Task goal: The records that follow are to be repeated in full, with no pictures retained.

Material for this exercise:
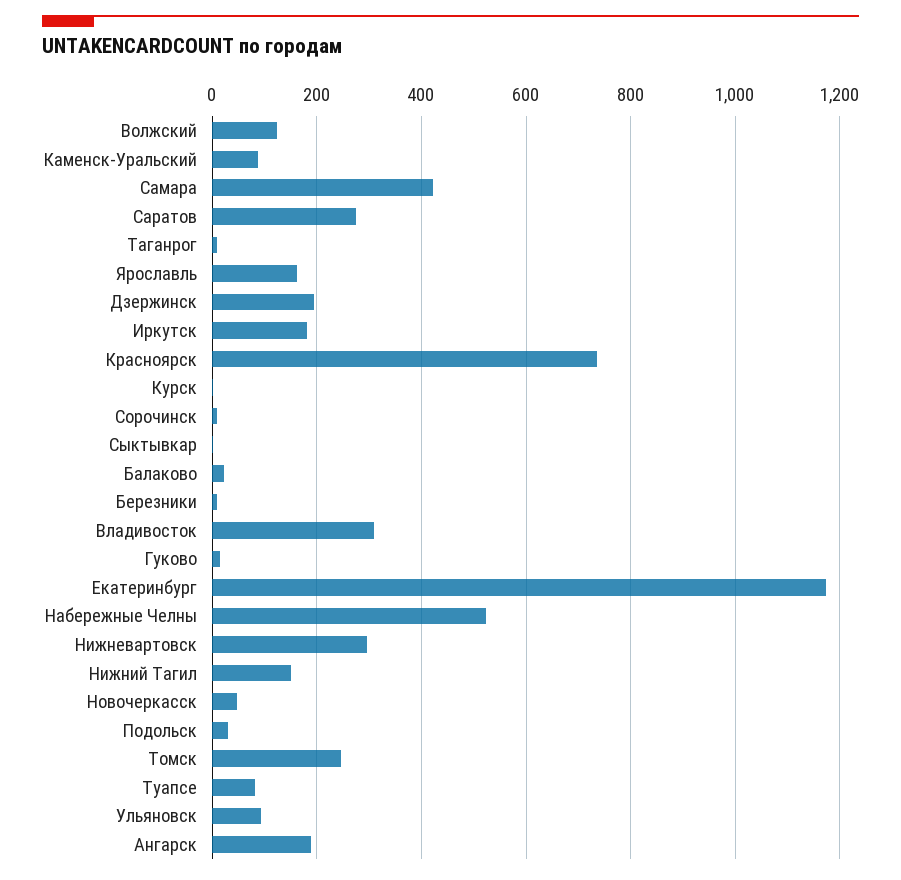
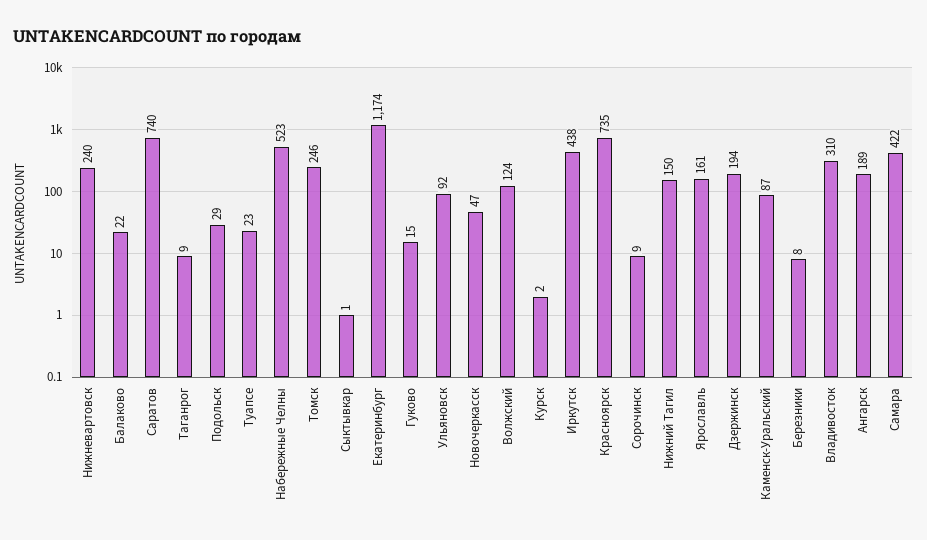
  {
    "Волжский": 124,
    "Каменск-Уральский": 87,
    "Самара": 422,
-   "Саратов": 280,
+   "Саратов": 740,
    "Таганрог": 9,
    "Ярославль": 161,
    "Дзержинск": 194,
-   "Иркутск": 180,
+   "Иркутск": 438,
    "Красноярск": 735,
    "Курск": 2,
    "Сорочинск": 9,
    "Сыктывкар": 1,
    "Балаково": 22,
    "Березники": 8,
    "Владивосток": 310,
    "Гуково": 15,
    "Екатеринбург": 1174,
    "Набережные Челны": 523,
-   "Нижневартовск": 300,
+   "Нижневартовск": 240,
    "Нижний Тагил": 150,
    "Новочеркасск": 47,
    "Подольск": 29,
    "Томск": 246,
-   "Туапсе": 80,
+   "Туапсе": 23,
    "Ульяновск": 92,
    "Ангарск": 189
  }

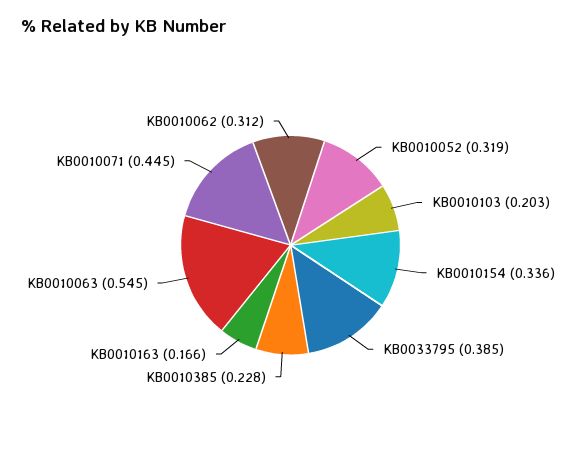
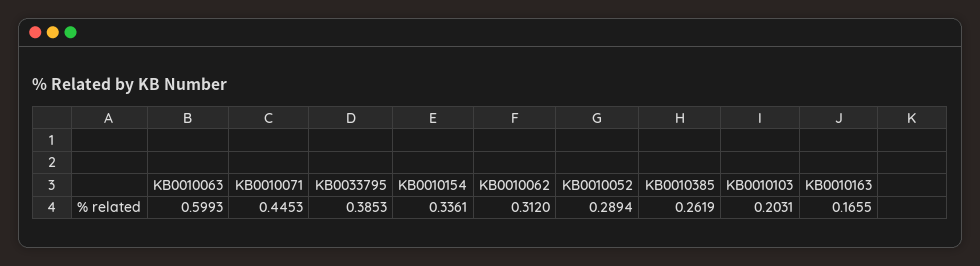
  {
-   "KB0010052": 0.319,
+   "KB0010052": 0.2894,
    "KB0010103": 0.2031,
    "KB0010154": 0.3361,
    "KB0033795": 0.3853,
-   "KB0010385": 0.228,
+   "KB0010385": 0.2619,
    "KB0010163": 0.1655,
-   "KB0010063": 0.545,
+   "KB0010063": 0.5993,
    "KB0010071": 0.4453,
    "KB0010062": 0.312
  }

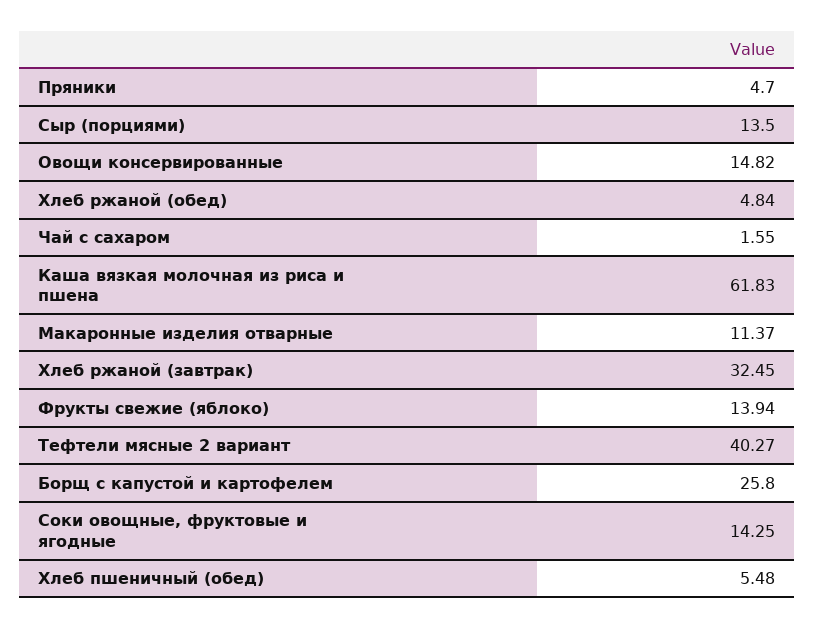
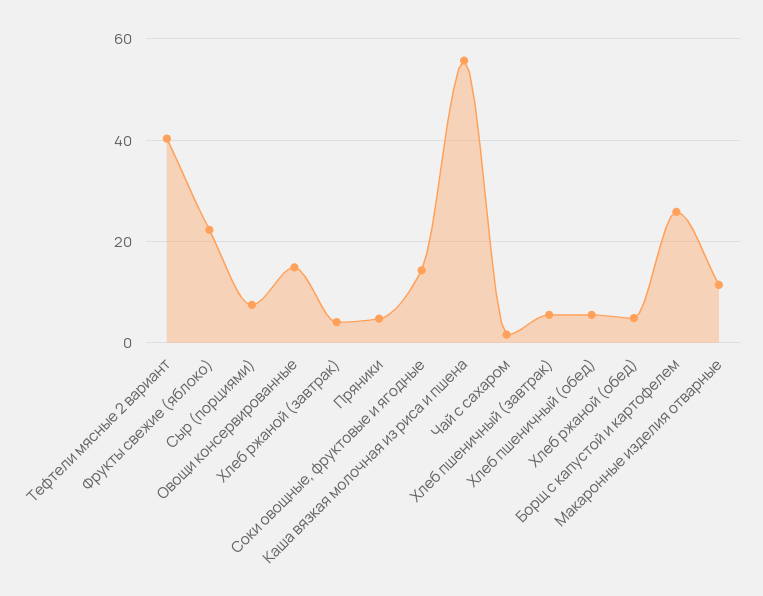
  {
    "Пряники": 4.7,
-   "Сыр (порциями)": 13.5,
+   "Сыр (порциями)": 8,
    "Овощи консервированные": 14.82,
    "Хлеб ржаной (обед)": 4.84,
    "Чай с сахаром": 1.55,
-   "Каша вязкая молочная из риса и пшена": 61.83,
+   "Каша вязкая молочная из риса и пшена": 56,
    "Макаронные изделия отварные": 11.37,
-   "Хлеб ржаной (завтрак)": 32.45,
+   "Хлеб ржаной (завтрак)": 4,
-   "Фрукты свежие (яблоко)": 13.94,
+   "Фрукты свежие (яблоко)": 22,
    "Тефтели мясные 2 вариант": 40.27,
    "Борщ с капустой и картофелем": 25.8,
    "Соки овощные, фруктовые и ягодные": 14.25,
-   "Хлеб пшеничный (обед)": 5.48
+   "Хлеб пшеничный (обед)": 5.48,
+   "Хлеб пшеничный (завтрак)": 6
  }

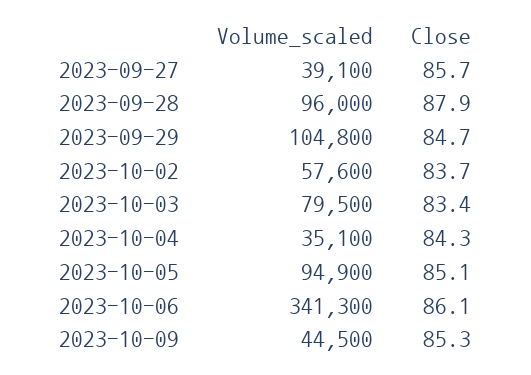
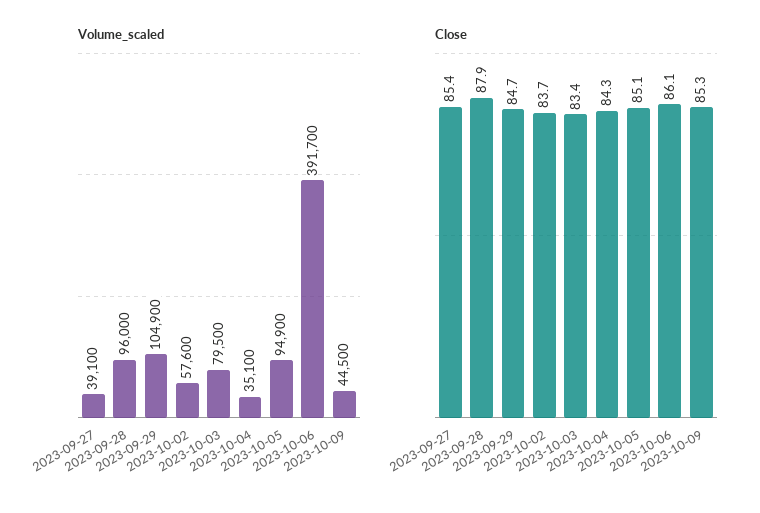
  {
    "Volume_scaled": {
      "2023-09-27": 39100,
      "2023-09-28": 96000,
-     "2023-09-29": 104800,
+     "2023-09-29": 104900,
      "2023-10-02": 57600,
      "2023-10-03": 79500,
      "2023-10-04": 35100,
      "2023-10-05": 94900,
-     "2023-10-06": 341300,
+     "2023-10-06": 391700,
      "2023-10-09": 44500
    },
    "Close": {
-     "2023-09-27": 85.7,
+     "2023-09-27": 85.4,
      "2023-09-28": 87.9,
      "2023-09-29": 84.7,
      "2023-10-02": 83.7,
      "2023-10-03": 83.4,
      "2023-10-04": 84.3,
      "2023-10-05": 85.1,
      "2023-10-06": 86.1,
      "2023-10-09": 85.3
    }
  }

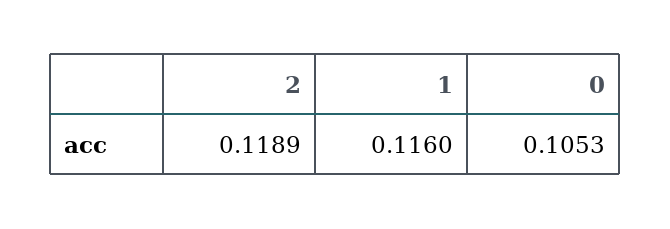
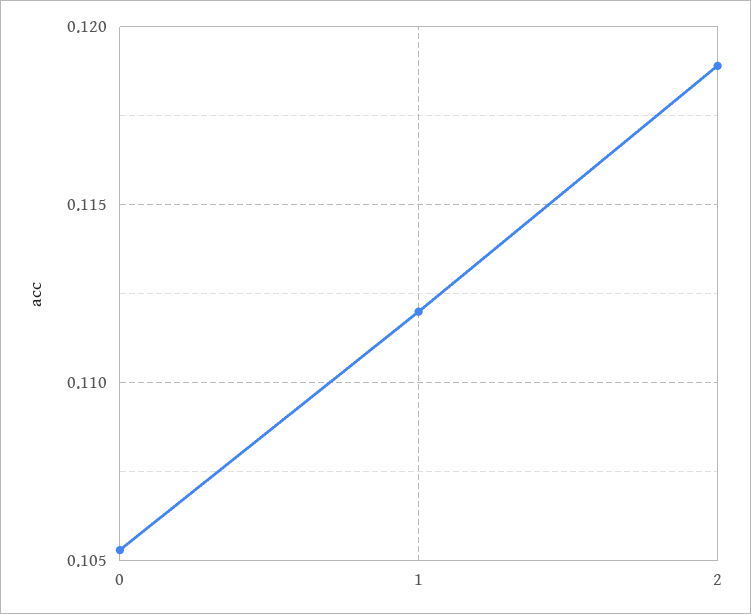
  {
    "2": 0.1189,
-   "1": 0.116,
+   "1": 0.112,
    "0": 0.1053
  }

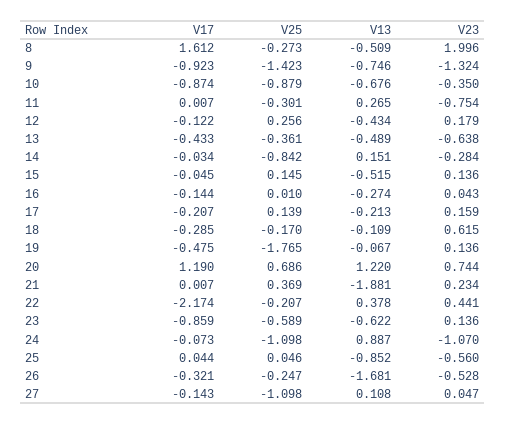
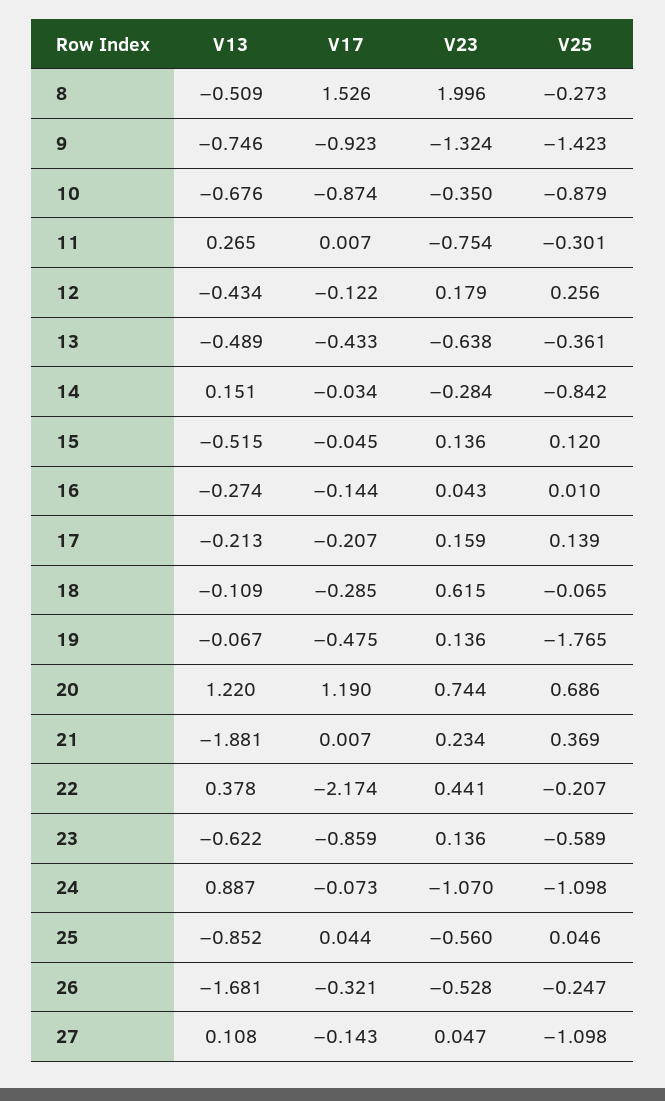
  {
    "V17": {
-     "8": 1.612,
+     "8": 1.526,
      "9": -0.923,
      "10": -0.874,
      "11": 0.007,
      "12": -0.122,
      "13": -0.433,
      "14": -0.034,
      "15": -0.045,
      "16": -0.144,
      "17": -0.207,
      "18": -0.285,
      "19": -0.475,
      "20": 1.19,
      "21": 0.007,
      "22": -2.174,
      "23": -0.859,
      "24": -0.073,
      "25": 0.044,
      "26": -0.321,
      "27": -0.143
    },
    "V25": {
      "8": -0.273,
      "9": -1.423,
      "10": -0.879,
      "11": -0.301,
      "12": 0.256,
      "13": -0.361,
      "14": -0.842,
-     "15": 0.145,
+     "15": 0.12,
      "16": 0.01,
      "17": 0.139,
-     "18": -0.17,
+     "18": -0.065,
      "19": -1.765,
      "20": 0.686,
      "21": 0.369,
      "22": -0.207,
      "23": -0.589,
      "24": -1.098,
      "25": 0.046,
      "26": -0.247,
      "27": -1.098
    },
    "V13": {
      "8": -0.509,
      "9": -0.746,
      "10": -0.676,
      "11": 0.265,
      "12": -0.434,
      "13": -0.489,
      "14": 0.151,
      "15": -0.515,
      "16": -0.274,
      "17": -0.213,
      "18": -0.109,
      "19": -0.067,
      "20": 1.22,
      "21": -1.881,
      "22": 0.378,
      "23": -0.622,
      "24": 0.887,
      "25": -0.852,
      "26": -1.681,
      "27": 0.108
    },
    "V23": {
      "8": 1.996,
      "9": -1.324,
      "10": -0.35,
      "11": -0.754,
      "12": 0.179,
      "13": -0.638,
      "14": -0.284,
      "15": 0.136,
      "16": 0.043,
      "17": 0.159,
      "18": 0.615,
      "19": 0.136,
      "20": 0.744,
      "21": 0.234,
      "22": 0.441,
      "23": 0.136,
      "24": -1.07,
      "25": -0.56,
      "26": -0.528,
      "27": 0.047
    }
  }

Result of the task:
  {
    "Волжский": 124,
    "Каменск-Уральский": 87,
    "Самара": 422,
-   "Саратов": 280,
+   "Саратов": 740,
    "Таганрог": 9,
    "Ярославль": 161,
    "Дзержинск": 194,
-   "Иркутск": 180,
+   "Иркутск": 438,
    "Красноярск": 735,
    "Курск": 2,
    "Сорочинск": 9,
    "Сыктывкар": 1,
    "Балаково": 22,
    "Березники": 8,
    "Владивосток": 310,
    "Гуково": 15,
    "Екатеринбург": 1174,
    "Набережные Челны": 523,
-   "Нижневартовск": 300,
+   "Нижневартовск": 240,
    "Нижний Тагил": 150,
    "Новочеркасск": 47,
    "Подольск": 29,
    "Томск": 246,
-   "Туапсе": 80,
+   "Туапсе": 23,
    "Ульяновск": 92,
    "Ангарск": 189
  }

  {
-   "KB0010052": 0.319,
+   "KB0010052": 0.2894,
    "KB0010103": 0.2031,
    "KB0010154": 0.3361,
    "KB0033795": 0.3853,
-   "KB0010385": 0.228,
+   "KB0010385": 0.2619,
    "KB0010163": 0.1655,
-   "KB0010063": 0.545,
+   "KB0010063": 0.5993,
    "KB0010071": 0.4453,
    "KB0010062": 0.312
  }

  {
    "Пряники": 4.7,
-   "Сыр (порциями)": 13.5,
+   "Сыр (порциями)": 8,
    "Овощи консервированные": 14.82,
    "Хлеб ржаной (обед)": 4.84,
    "Чай с сахаром": 1.55,
-   "Каша вязкая молочная из риса и пшена": 61.83,
+   "Каша вязкая молочная из риса и пшена": 56,
    "Макаронные изделия отварные": 11.37,
-   "Хлеб ржаной (завтрак)": 32.45,
+   "Хлеб ржаной (завтрак)": 4,
-   "Фрукты свежие (яблоко)": 13.94,
+   "Фрукты свежие (яблоко)": 22,
    "Тефтели мясные 2 вариант": 40.27,
    "Борщ с капустой и картофелем": 25.8,
    "Соки овощные, фруктовые и ягодные": 14.25,
-   "Хлеб пшеничный (обед)": 5.48
+   "Хлеб пшеничный (обед)": 5.48,
+   "Хлеб пшеничный (завтрак)": 6
  }

  {
    "Volume_scaled": {
      "2023-09-27": 39100,
      "2023-09-28": 96000,
-     "2023-09-29": 104800,
+     "2023-09-29": 104900,
      "2023-10-02": 57600,
      "2023-10-03": 79500,
      "2023-10-04": 35100,
      "2023-10-05": 94900,
-     "2023-10-06": 341300,
+     "2023-10-06": 391700,
      "2023-10-09": 44500
    },
    "Close": {
-     "2023-09-27": 85.7,
+     "2023-09-27": 85.4,
      "2023-09-28": 87.9,
      "2023-09-29": 84.7,
      "2023-10-02": 83.7,
      "2023-10-03": 83.4,
      "2023-10-04": 84.3,
      "2023-10-05": 85.1,
      "2023-10-06": 86.1,
      "2023-10-09": 85.3
    }
  }

  {
    "2": 0.1189,
-   "1": 0.116,
+   "1": 0.112,
    "0": 0.1053
  }

  {
    "V17": {
-     "8": 1.612,
+     "8": 1.526,
      "9": -0.923,
      "10": -0.874,
      "11": 0.007,
      "12": -0.122,
      "13": -0.433,
      "14": -0.034,
      "15": -0.045,
      "16": -0.144,
      "17": -0.207,
      "18": -0.285,
      "19": -0.475,
      "20": 1.19,
      "21": 0.007,
      "22": -2.174,
      "23": -0.859,
      "24": -0.073,
      "25": 0.044,
      "26": -0.321,
      "27": -0.143
    },
    "V25": {
      "8": -0.273,
      "9": -1.423,
      "10": -0.879,
      "11": -0.301,
      "12": 0.256,
      "13": -0.361,
      "14": -0.842,
-     "15": 0.145,
+     "15": 0.12,
      "16": 0.01,
      "17": 0.139,
-     "18": -0.17,
+     "18": -0.065,
      "19": -1.765,
      "20": 0.686,
      "21": 0.369,
      "22": -0.207,
      "23": -0.589,
      "24": -1.098,
      "25": 0.046,
      "26": -0.247,
      "27": -1.098
    },
    "V13": {
      "8": -0.509,
      "9": -0.746,
      "10": -0.676,
      "11": 0.265,
      "12": -0.434,
      "13": -0.489,
      "14": 0.151,
      "15": -0.515,
      "16": -0.274,
      "17": -0.213,
      "18": -0.109,
      "19": -0.067,
      "20": 1.22,
      "21": -1.881,
      "22": 0.378,
      "23": -0.622,
      "24": 0.887,
      "25": -0.852,
      "26": -1.681,
      "27": 0.108
    },
    "V23": {
      "8": 1.996,
      "9": -1.324,
      "10": -0.35,
      "11": -0.754,
      "12": 0.179,
      "13": -0.638,
      "14": -0.284,
      "15": 0.136,
      "16": 0.043,
      "17": 0.159,
      "18": 0.615,
      "19": 0.136,
      "20": 0.744,
      "21": 0.234,
      "22": 0.441,
      "23": 0.136,
      "24": -1.07,
      "25": -0.56,
      "26": -0.528,
      "27": 0.047
    }
  }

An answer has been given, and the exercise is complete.